This posting is about organs, specifically duck kidneys so if you're squeamish about internal organs, you are warned!

Culture inspires me, religion invigorates me (as in a healthy, respectful debate) and languages interest me (admittedly, I have yet to master my own heritage language and the state of my French will leave my professeur in despair).  And while religion and language are strong components of a culture, I would say nothing says culture more adepthly than food.  It is also perhaps the easiest way to get introduced to a new culture.  It's what I call a 3-D experience; you can smell it, taste it, feel it...And well, if it's alive before you gobble it, I suppose you can say you can hear it too?

Growing up in a Chinese family, I've had my fair share of what my non-Asian friends term as 'exotic' fare and I never fail to be amused by this.  I suppose if you've been exposed to certain things from a young age, it doesn't strike you as unusual.  And so, chicken feet, deep-fried sweet and sour intestines, braised kidneys, livers, stomach...I've had them and they're good!  But, I am surprised that a few of my originally-from-Hong Kong friends are repulsed by this type of food.  On the flip side, I do have a friend who eats pig brains and chicken testicles but I haven't worked up to that level yet. 

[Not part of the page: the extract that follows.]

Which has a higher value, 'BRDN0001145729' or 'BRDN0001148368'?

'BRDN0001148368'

Here are a few of the yummy dishes I mentioned above...Pics curtesy of Google.
Mom says that about 30 years ago, wings ($0.25/lb), blue crabs ($0.25/lb), pork bones ($0.10/lb) and  oxtails ($0.39/lb) were cheap!  No one wanted chicken gizzards and were given away for free as with chicken feet from poultry farms.  How silly, my mom thought of the non-Asians...All this good food and no one knows what to do with them.  It's a different story now. 

I am actually impressed that when an animal is  slaughtered in an Asian market, generally, few parts are wasted...We're not going to get into sharks fin in this posting.  That's a contentious one right now as Toronto considers a new ban on it.  All I'm going to say is that while I'm a meat eater (I had a failed attempt at being a vegetarian), I don't believe in animal suffering and wastage.

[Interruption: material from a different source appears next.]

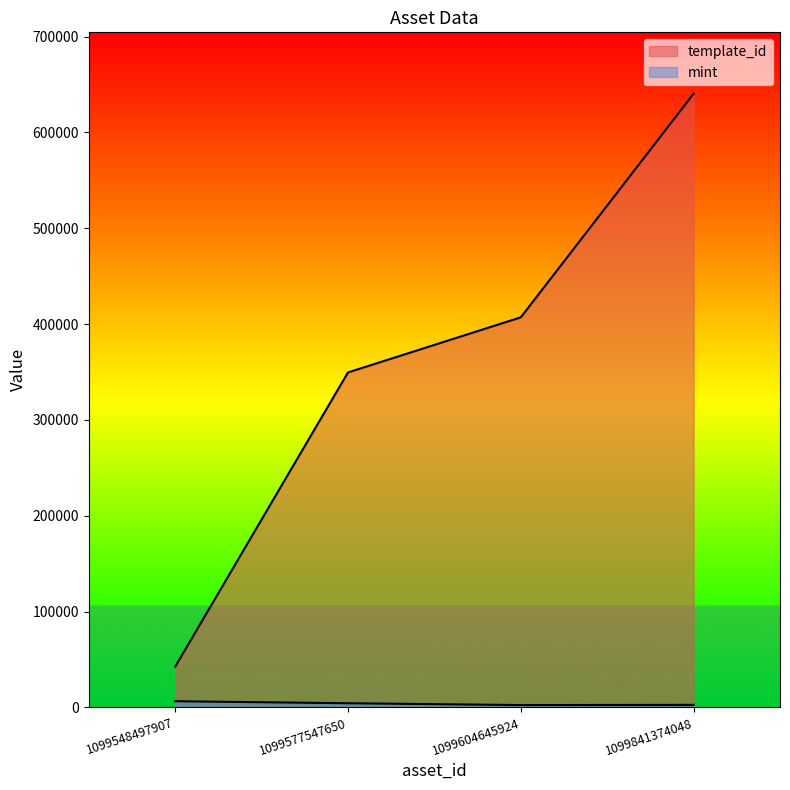

The value of mint at 1099841374048 is 4591. True or false?

False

And now for my mom's duck kidneys.  A family friend wanted to buy some dried duck kidneys for her watercress soup.  At $28/lb, my mom said 'STOP'!  She went to the supermarket at bought them fresh at $2.29/lb.  Once dried, the 10lbs of fresh kidneys weighed in at 2.5lbs...And she spent only about $23.00!  Moms are so economical!  I wonder if they somehow magically become know-it-alls the minute they turn into a mom!

News of her dried duck kidneys travelled fast and for weeks after, we had racks and racks of drying duck kidneys.  Below are two recipes, for dried duck kidneys and braised duck kideys in soy sauce.

Dried Duck Kidneys
-5lbs fresh duck kidneys yields approx. 1lb dried
-sea salt

1. Rinse, clean and snip of fatty bits from kidneys.  Put into bowl. 
2. Pour sea salt over kidneys, mix well, set aside in friedge overnight.
3. Layer kidneys on drying rack and leave in sunny location for drying.  At night, we put the trays near heat vents to speed up drying process. 
(This would never work in Hong Kong; it's way to moist and it'll just get mouldy.)
4.  Once dried, the kidneys take on a rich, deep burgundy hue.  Pack in jar or plastic bag for future use. 

**Pick out small ones for braising as once dried, these become too small.  See below for braising recipe.

Ever the economical mom, she dries the older veggie leaves for making veggie soup. I included them here as a nice contrast to the dark red of the dried kidneys.

Braised Duck Kidney in Soy Sauce:
-duck kidneys
-Seasoning: soy sauce, rice wine, star anise, sliced ginger, sugar, sesame oil, a little water.

1. Rinse, clean and snip of fatty bits from duck kidneys.  Drain and set aside.
2. Simmer in a pot, the seasoning ingredients.  When it starts to bubble gently, lower temperature and add the kidneys.
3. Simmer for 15mins.  Remove and garnish with scallions and/or coriander.

**If there's a lot of seasoning sauce leftover, once cooled, pour into container and freeze for next use.  You can use it to simmer pork tongue or hard-boiled eggs.